Staleness and Schema Drift

Tests are tied to the block inputs and output schema that existed when the test was created or last updated. If the workflow draft changes, Retab compares the saved fingerprints and schema dependencies against the current block. In the dashboard, the staleness badge tells you whether a test is:
BadgeMeaning
not runThe test has not produced a run record yet.
up to dateThe latest run still matches the current block schema.
staleThe block schema or relevant assertion dependency changed. Run the test again or update the assertion.
unknownRetab could not determine staleness for this test.
Staleness does not automatically mean the workflow is broken. It means the saved test definition should be rechecked against the current draft before you rely on its latest result.
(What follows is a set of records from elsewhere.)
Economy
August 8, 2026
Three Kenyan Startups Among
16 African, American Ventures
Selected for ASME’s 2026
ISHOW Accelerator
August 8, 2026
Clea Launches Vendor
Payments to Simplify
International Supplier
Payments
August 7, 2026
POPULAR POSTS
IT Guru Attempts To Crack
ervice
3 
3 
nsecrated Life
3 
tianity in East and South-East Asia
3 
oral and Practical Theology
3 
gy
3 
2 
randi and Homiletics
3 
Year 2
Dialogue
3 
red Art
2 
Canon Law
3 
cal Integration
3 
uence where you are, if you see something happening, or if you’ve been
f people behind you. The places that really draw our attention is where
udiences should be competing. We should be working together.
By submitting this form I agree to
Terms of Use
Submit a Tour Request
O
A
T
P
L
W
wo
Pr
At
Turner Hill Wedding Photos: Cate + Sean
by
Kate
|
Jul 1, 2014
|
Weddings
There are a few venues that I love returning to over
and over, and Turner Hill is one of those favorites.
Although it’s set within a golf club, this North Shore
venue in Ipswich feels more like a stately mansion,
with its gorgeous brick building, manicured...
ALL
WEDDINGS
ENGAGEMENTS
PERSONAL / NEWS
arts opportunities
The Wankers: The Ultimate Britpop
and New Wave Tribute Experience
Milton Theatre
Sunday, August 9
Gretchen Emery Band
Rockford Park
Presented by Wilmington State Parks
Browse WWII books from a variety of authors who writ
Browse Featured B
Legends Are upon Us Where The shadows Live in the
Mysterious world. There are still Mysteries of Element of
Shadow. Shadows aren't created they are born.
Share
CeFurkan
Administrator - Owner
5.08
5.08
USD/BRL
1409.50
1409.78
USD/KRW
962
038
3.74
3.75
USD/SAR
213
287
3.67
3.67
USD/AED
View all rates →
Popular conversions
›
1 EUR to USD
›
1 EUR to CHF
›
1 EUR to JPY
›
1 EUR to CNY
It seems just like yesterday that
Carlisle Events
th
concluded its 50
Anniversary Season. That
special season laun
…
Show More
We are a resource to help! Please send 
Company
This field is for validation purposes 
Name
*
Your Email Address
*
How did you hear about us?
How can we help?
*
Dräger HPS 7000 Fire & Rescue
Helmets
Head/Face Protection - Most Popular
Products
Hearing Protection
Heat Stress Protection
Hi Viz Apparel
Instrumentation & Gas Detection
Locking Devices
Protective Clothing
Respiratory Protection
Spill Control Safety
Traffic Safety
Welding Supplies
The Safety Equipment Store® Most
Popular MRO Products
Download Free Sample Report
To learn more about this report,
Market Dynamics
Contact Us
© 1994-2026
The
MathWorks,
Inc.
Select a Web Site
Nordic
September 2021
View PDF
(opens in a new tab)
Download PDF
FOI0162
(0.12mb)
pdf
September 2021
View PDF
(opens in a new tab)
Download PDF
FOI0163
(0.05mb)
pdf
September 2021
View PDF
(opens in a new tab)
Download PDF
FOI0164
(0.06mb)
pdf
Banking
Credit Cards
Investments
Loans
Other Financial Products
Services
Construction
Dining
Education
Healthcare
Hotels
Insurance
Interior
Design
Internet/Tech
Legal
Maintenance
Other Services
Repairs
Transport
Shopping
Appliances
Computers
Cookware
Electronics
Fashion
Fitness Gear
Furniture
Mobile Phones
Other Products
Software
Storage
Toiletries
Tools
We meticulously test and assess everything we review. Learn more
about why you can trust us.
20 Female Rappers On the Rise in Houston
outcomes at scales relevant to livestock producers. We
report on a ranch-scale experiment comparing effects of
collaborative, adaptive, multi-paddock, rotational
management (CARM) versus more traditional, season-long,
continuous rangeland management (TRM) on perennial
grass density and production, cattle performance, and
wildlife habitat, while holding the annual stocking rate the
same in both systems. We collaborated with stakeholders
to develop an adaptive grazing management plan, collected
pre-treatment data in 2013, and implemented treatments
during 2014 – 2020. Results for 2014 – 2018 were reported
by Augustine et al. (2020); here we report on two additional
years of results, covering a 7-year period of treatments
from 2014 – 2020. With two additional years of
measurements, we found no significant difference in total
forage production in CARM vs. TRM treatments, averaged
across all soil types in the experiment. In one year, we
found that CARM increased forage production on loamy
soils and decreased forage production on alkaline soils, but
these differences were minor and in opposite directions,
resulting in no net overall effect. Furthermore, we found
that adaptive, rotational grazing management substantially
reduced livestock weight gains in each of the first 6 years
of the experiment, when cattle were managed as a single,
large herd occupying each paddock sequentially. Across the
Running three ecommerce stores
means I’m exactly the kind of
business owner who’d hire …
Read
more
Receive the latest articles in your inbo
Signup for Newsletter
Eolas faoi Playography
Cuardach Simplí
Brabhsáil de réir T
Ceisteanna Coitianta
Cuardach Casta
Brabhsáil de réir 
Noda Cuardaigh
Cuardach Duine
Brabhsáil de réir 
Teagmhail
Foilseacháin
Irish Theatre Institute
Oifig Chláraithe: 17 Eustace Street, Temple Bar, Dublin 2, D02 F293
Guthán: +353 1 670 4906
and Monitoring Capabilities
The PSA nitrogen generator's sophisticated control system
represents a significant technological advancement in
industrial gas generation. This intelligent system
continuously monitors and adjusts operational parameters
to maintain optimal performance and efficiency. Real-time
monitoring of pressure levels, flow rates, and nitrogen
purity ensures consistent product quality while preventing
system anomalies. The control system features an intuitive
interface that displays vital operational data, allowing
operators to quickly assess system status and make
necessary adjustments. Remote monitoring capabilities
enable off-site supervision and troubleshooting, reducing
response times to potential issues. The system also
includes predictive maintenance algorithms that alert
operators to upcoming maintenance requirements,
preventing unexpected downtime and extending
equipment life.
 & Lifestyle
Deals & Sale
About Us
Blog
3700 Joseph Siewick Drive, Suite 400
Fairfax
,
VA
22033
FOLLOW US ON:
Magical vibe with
  1. Run the workflow on a representative document.
  2. Open the Tests page and create a block test from that completed run.
  3. Pick the block output field or handle you want to protect.
  4. Define one assertion for the expected behavior.
  5. Run the test after changing schemas, prompts, code, categories, or split definitions.
  6. Use stale tests as a review queue before publishing workflow changes.
Tests work best when each test protects one behavior. Prefer multiple small tests over one broad assertion so failures point directly to the changed output.